Job item —
Reproduce every line of text in the material below word for word, leaving out the pictures.

Provided information Start Marker

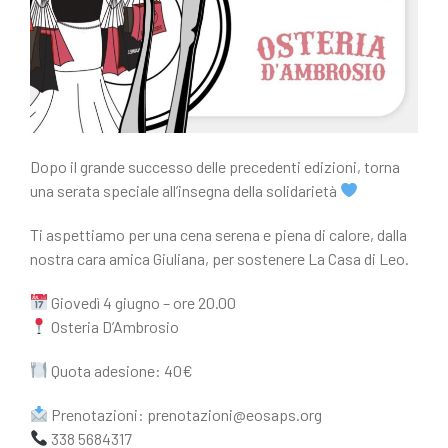
Dopo il grande successo delle precedenti edizioni, torna
una serata speciale all’insegna della solidarietà
Ti aspettiamo per una cena serena e piena di calore, dalla
nostra cara amica Giuliana, per sostenere La Casa di Leo.
Giovedì 4 giugno – ore 20.00
Osteria D’Ambrosio
Quota adesione: 40€
Prenotazioni: prenotazioni@eosaps.org
338 5684317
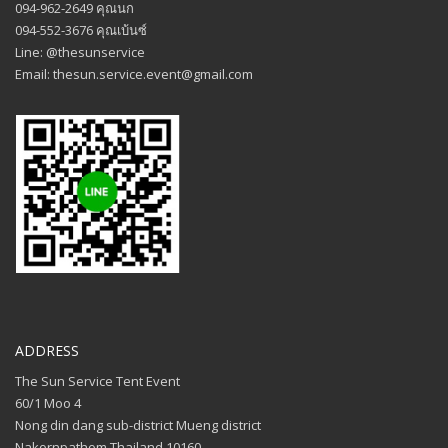
094-962-2649 คุณนก
094-552-3676 คุณเบ้นซ์
Line: @thesunservice
Email: thesun.service.event@gmail.com
ADDRESS
The Sun Service Tent Event
60/1 Moo 4
Nong din dang sub-district Mueng district
Nakornpathom Thailand 10160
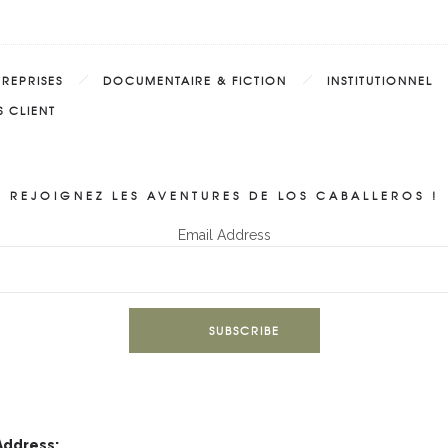
TREPRISES
DOCUMENTAIRE & FICTION
INSTITUTIONNEL
 CLIENT
REJOIGNEZ LES AVENTURES DE LOS CABALLEROS !
Email Address
Address:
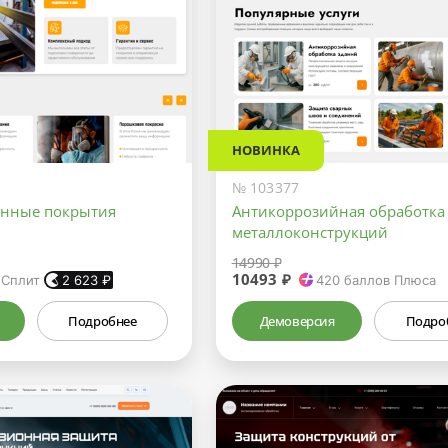
НОВИНКА
№ 103377
онные покрытия
Антикоррозийная обработка
металлоконструкций
14990 ₽
10493 ₽
 Сплит
2 623
₽
420
баллов Плюса
Подробнее
Демоверсия
Подро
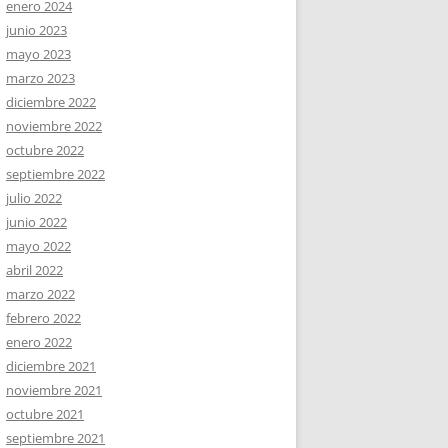
enero 2024
junio 2023
mayo 2023
marzo 2023
diciembre 2022
noviembre 2022
octubre 2022
septiembre 2022
julio 2022
junio 2022
mayo 2022
abril 2022
marzo 2022
febrero 2022
enero 2022
diciembre 2021
noviembre 2021
octubre 2021
septiembre 2021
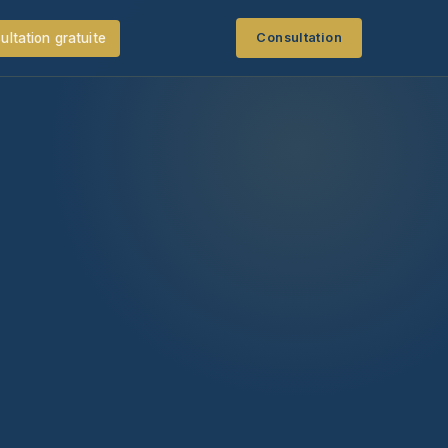
ultation gratuite
Consultation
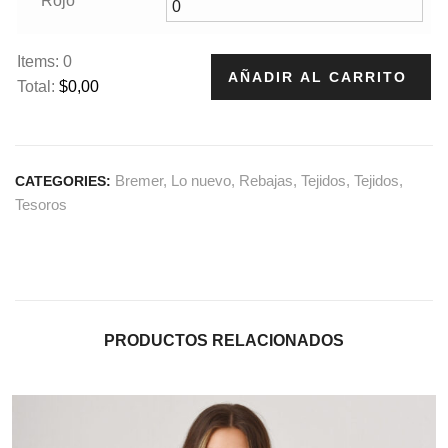
Rojo
Items
:
0
AÑADIR AL CARRITO
Total
:
$
0,00
0
I
t
Bremer
,
Lo nuevo
,
Rebajas
,
Tejidos
,
Tejidos
,
CATEGORIES:
e
Tesoros
m
s
,
T
o
t
PRODUCTOS RELACIONADOS
a
l
$
0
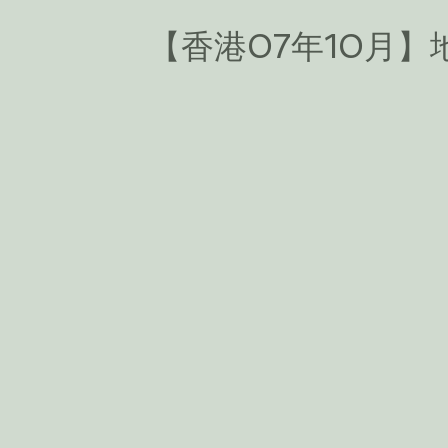
【香港07年10月】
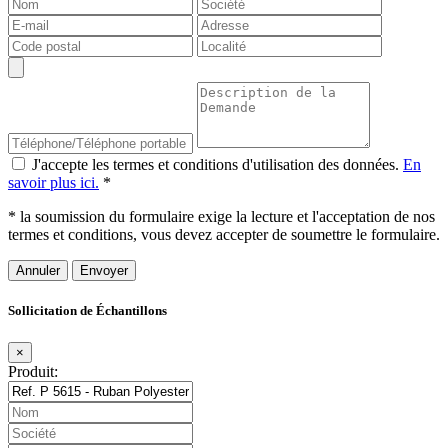
J'accepte les termes et conditions d'utilisation des données.
En
savoir plus ici.
*
* la soumission du formulaire exige la lecture et l'acceptation de nos
termes et conditions, vous devez accepter de soumettre le formulaire.
Annuler
Sollicitation de Échantillons
×
Produit:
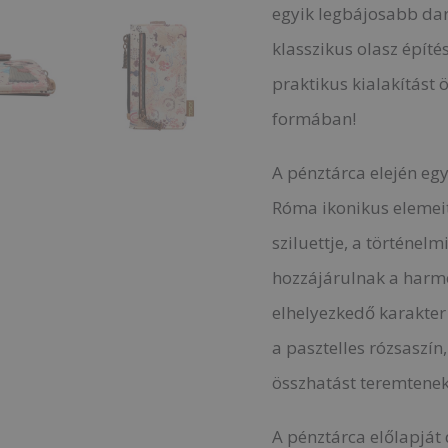
egyik legbájosabb da
klasszikus olasz építé
praktikus kialakítást 
formában!
A pénztárca elején egy
Róma ikonikus elemei
sziluettje, a történel
hozzájárulnak a harmo
elhelyezkedő karakter
a pasztelles rózsaszín
összhatást teremtenek
A pénztárca előlapját 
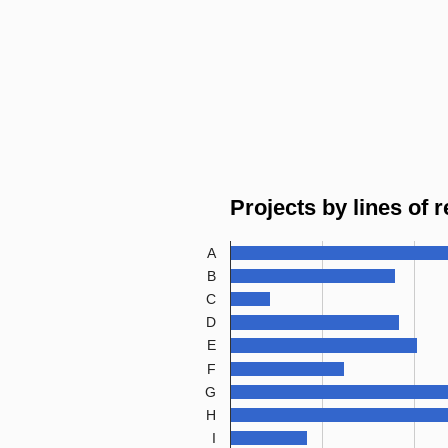
Projects by lines of 
A
B
C
D
E
F
G
H
I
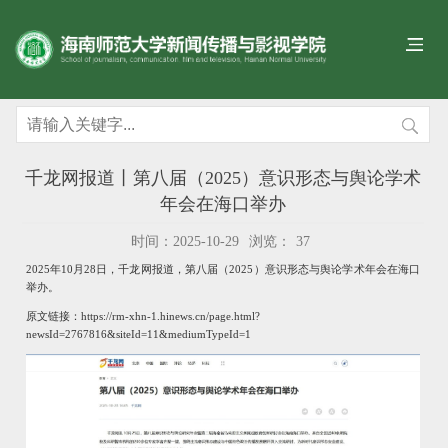
千龙网报道丨第八届（2025）意识形态与舆论学术
年会在海口举办
时间：2025-10-29
浏览：
37
2025年10月28日，千龙网报道，
第八届（2025）意识形态与舆论学术年会在海口
举办。
原文链接：
https://rm-xhn-1.hinews.cn/page.html?
newsId=2767816&siteId=11&mediumTypeId=1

Provided information End Marker

Response below —
Dopo il grande successo delle precedenti edizioni, torna
una serata speciale all’insegna della solidarietà
Ti aspettiamo per una cena serena e piena di calore, dalla
nostra cara amica Giuliana, per sostenere La Casa di Leo.
Giovedì 4 giugno – ore 20.00
Osteria D’Ambrosio
Quota adesione: 40€
Prenotazioni: prenotazioni@eosaps.org
338 5684317
094-962-2649 คุณนก
094-552-3676 คุณเบ้นซ์
Line: @thesunservice
Email: thesun.service.event@gmail.com
ADDRESS
The Sun Service Tent Event
60/1 Moo 4
Nong din dang sub-district Mueng district
Nakornpathom Thailand 10160
TREPRISES
DOCUMENTAIRE & FICTION
INSTITUTIONNEL
 CLIENT
REJOIGNEZ LES AVENTURES DE LOS CABALLEROS !
Email Address
Address:
НОВИНКА
№ 103377
онные покрытия
Антикоррозийная обработка
металлоконструкций
14990 ₽
10493 ₽
 Сплит
2 623
₽
420
баллов Плюса
Подробнее
Демоверсия
Подро
enero 2024
junio 2023
mayo 2023
marzo 2023
diciembre 2022
noviembre 2022
octubre 2022
septiembre 2022
julio 2022
junio 2022
mayo 2022
abril 2022
marzo 2022
febrero 2022
enero 2022
diciembre 2021
noviembre 2021
octubre 2021
septiembre 2021
ultation gratuite
Consultation
Rojo
Items
:
0
AÑADIR AL CARRITO
Total
:
$
0,00
0
I
t
Bremer
,
Lo nuevo
,
Rebajas
,
Tejidos
,
Tejidos
,
CATEGORIES:
e
Tesoros
m
s
,
T
o
t
PRODUCTOS RELACIONADOS
a
l
$
0
【香港07年10月】
J'accepte les termes et conditions d'utilisation des données.
En
savoir plus ici.
*
* la soumission du formulaire exige la lecture et l'acceptation de nos
termes et conditions, vous devez accepter de soumettre le formulaire.
Annuler
Sollicitation de Échantillons
×
Produit:
egyik legbájosabb da
klasszikus olasz építé
praktikus kialakítást 
formában!
A pénztárca elején egy
Róma ikonikus elemei
sziluettje, a történel
hozzájárulnak a harmo
elhelyezkedő karakter
a pasztelles rózsaszín
összhatást teremtenek
A pénztárca előlapját 
Projects by lines of 
A
B
C
D
E
F
G
H
I
千龙网报道丨第八届（2025）意识形态与舆论学术
年会在海口举办
时间：2025-10-29
浏览：
37
2025年10月28日，千龙网报道，
第八届（2025）意识形态与舆论学术年会在海口
举办。
原文链接：
https://rm-xhn-1.hinews.cn/page.html?
newsId=2767816&siteId=11&mediumTypeId=1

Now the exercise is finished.